This article was published on May 21, 2012

Twitter releases small business guide tailored to the British audience


Twitter releases small business guide tailored to the British audience

Twitter has just celebrated its first year anniversary for its London office with impressive stats including 10m active users in the UK. To further support for its British users, the microblogging service has released a UK Small Business Guide with advice for use and examples of past success.

There is already an existing US guide for small businesses that appeared earlier this year and this new edition is more closely aligned with the UK audience. Oddly, the guide appears to carry the hashtag #LDNlocal too. Though this may be a reflection of where Twitter’s offices are located in the UK, it’s not terribly inclusive for the rest of the nation.

The guide itself is downloadable as a PDF. Be sure to make your location clear to ensure that you get the right edition. Twitter name, email and business registration details are required to get your paws on a copy.

The introduction to the guide goes through the example of @BigGreenBooks, the business that needed a boost from customers and sent out a tweet that saved the shop. You can read more about this on the Twitter UK blog. It’s a good case study which shows how local businesses can leverage their communities through short form communication.

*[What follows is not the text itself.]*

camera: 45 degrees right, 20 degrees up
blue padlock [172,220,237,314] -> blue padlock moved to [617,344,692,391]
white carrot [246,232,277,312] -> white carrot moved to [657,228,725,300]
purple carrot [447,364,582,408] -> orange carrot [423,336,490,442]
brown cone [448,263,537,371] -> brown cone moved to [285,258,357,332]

Naturally the rest of the guide provides a walk-though on how to create accounts, what to say and where to start approaching twitter for business.

Though the personal touch is what makes businesses popular on Twitter, (that or free beer) there are differences between personal accounts and business accounts that should be acknowledged. This document helps to set that out clearly as well as providing some handy stats to back up the instructions.

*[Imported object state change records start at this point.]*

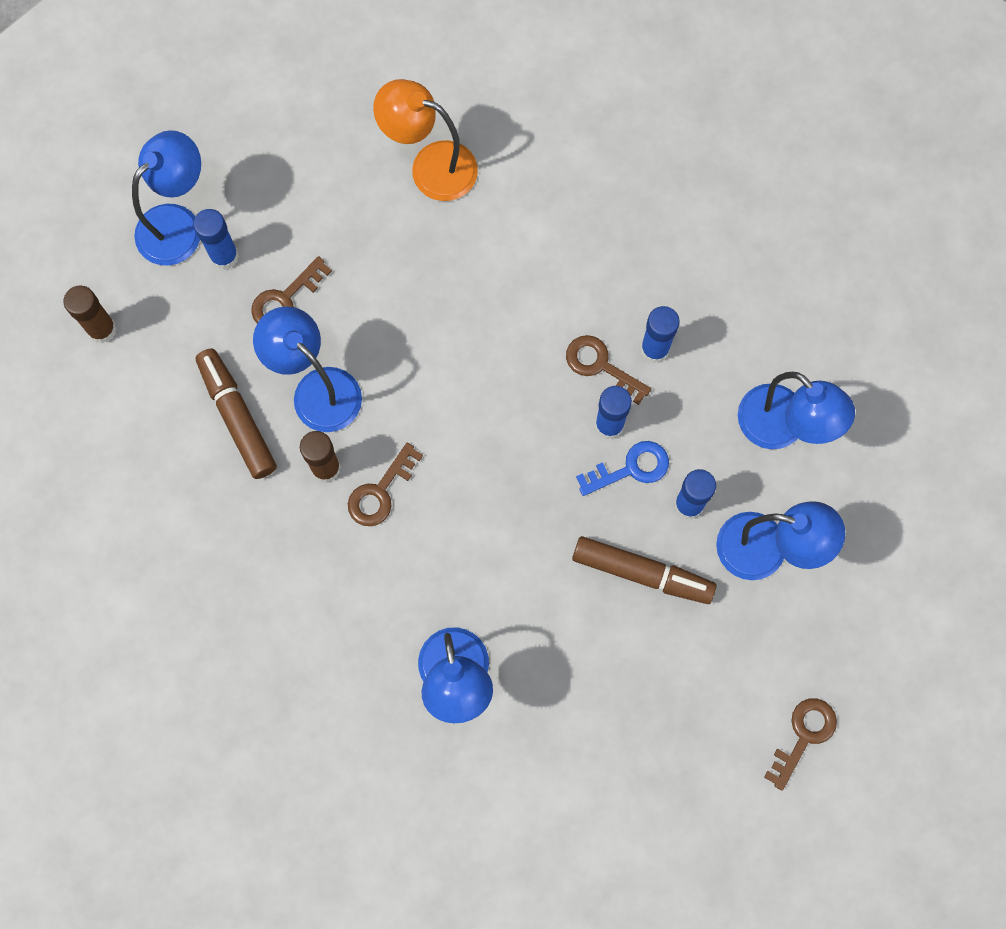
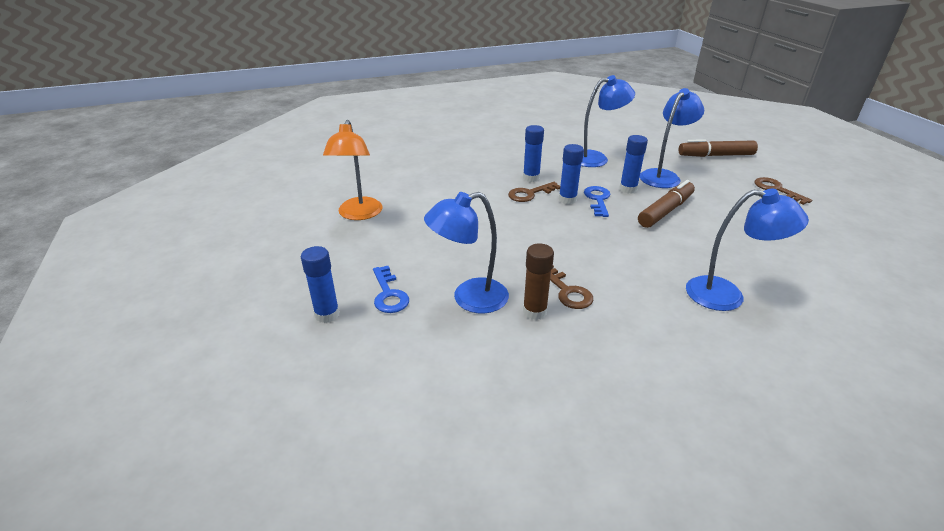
camera: 65 degrees left, 40 degrees down
brown glue stick [64,286,117,344] -> none
blue lamp [132,130,201,266] -> none
brown marker [196,348,277,479] -> brown marker moved to [679,139,758,157]
brown key [251,256,332,323] -> blue key [373,266,409,313]
orange lamp [373,79,478,201] -> orange lamp turned 45 degrees counterclockwise [323,120,382,220]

Most habitual and long-time users of Twitter might not find all of the information entirely novel. But then those uses will have become accustomed to the service through its various iterations and changes.

Coming to Twitter with a business as an untrained user can be daunting; it’s one thing to tweet out a garbled message from your own account but many small business need to nurture growth based on their reputation, so they want to get things right.

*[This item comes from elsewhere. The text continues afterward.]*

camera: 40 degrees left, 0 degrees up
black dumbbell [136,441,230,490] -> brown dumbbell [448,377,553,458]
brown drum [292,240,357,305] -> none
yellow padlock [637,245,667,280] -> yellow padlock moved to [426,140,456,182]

This guide is a fair starter kit for people hoping to become more familiar with the service. Before they know it, there could be an army of followers checking out multimedia posts and dropping in to local businesses based on the short form updates that arrive on their screens every day.

If you are new to the Twitter world and want to join the many companies that have found success on the platform, or if you think you know it all but fancy a different look at the way things run, download the guide and remind yourself why we’re all still updating in the digital stream.